Vinyl is great because not only the warm analog sound, but also because of the ritual and the friggin’ album art. Check out Zeppelin’s albums on vinyl – the art is interactive and amazing.
10:04 pm
And those guys have “done it” more than once
http://www.youtube.com/watch?v=pS2pBwW11Aw
8:50 am
While I have a projector rather than plasma, and my screen is 110",
DouglasG, how does the image quality from your (or any, for that matter) projector compare to an HDTV? I guess I’m skeptical due to the blurry screens I have encountered at every movie theater I’ve ever been in.
9:25 am
Like any technology, garbage in/garbage out. The better the picture source — the better picture output. While the projector certainly supports HD at 1080p, I do not have anything that outputs at that resolution.
There are pros and cons to any video system. I wanted the movie going experience. The big screen is important. The wide screen is important. (The sound is important.) This really cannot happen on a LCD or Plasma unless it is really big.

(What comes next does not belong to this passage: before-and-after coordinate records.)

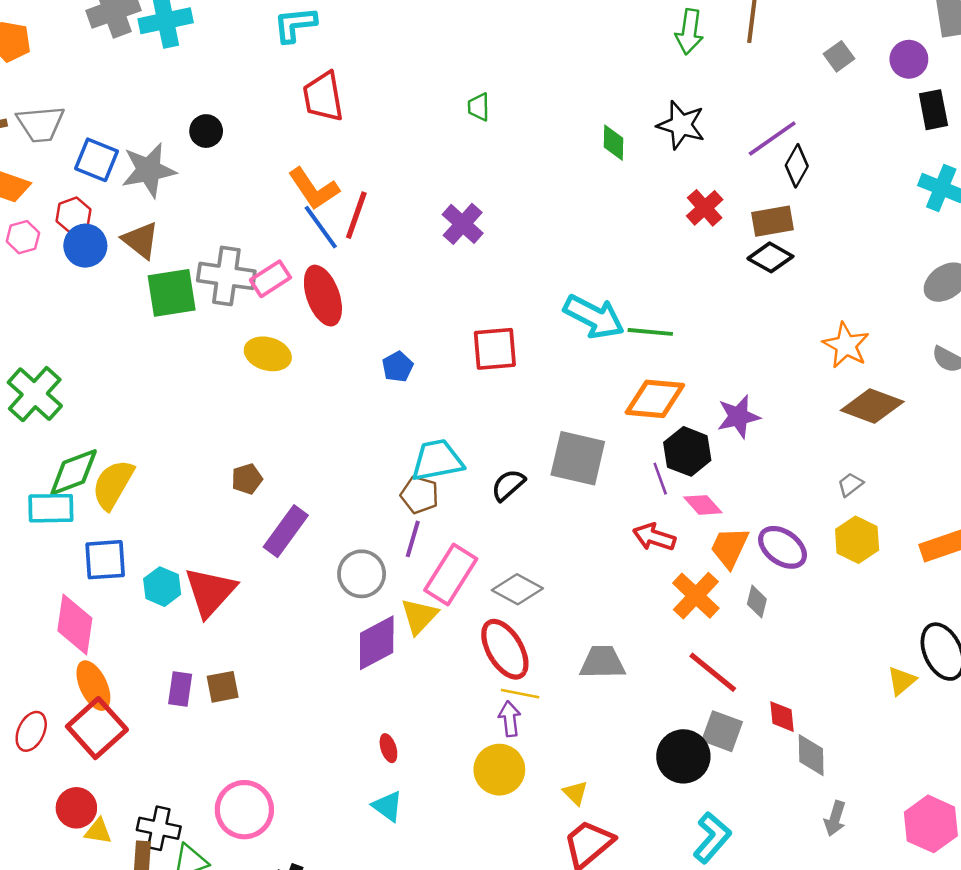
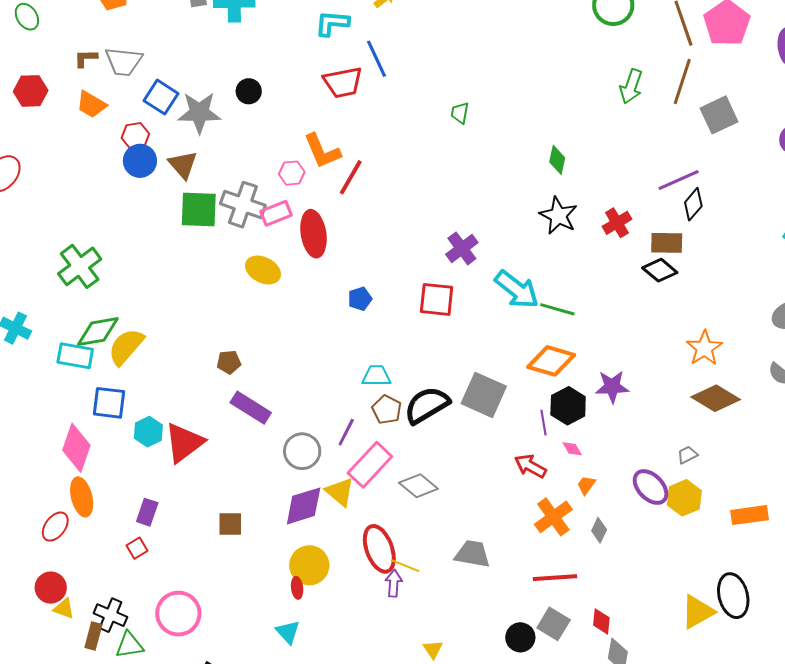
gray square: (839, 56) -> (719, 115), moved, size x1.6
red trapezoid: (323, 97) -> (343, 82), turned -102
black star: (681, 125) -> (558, 216), moved
purple cross: (463, 224) -> (462, 248), moved
blue line: (321, 227) -> (376, 59), moved
pink hexagon: (23, 237) -> (292, 173), moved
cyan trapezoid: (437, 460) -> (376, 376), size x0.7
black semicircle: (508, 485) -> (427, 405), size x1.6
brown pentagon: (420, 495) -> (387, 410), moved
pink diamond: (703, 505) -> (572, 449), size x0.7
purple rectangle: (286, 531) -> (251, 408), turned 75
orange trapezoid: (730, 547) -> (586, 485), size x0.6
purple ellipse: (783, 547) -> (651, 487), moved
yellow triangle: (419, 616) -> (340, 492), turned -44
red ellipse: (505, 649) -> (379, 549), moved
red line: (713, 672) -> (555, 578), turned -54
yellow triangle: (902, 681) -> (698, 612), size x1.5
brown square: (223, 687) -> (230, 524), moved
red square: (97, 728) -> (137, 548), moved, size x0.5
red ellipse: (31, 731) -> (55, 527), moved
black circle: (683, 756) -> (520, 637), size x0.7
yellow circle: (499, 770) -> (309, 565), moved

Also, my screen tucks away when not in use. Thus, I don’t need the dedicated wall space. Which is important in a smallish house.

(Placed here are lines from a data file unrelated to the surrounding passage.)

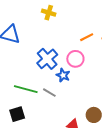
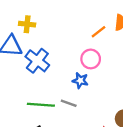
yellow cross: (49, 13) -> (27, 24), moved
blue cross: (47, 59) -> (37, 61), moved

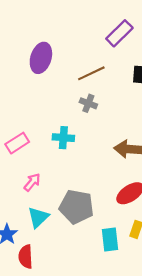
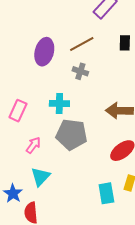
purple ellipse: (41, 58) -> (44, 52), moved
pink rectangle: (17, 143) -> (18, 111), turned -30
gray pentagon: (76, 207) -> (71, 134), moved

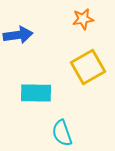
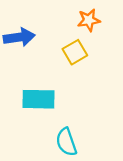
yellow square: (88, 67) -> (75, 52), moved, size x0.7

It does need a darkish room. However, I have control over focus, so it is not really an issue. There are factors involved in whether or not the image is focusable, but I made sure of those when I purchased the projector. IE I made sure my setup was within the focal length guidelines of the purchase projector.
I think it looks great and does what I want for a lot less than a comparable LCD or Plasma.
11:59 am
Thanks, DouglasG…that answers a lot of my questions. For my applications, I may just stick with a large LCD, as I will be fitting it between 2 windows, which not only limit the size of the screen, but also provide plenty of light.
Next thing to consider is a home theater system, though the previous owner of our house made it easy for me by wiring for surround sound in the space. I’m no audiophile, so my choices are many.
12:08 pm
No problem! I am not exactly and audiophile, but I like it to sound good. I’m much more of a gadget guy…
12:19 pm
I have a 46 inch plasma with full surround audio, and blue ray DVD, and it often looks better than what you see in the theatre!
12:36 pm
My goal was to have it look better and sound better than (former) HarMar theater #3 (One of the small theaters there). It was easily exceeded, and I think my screen is bigger than theirs was.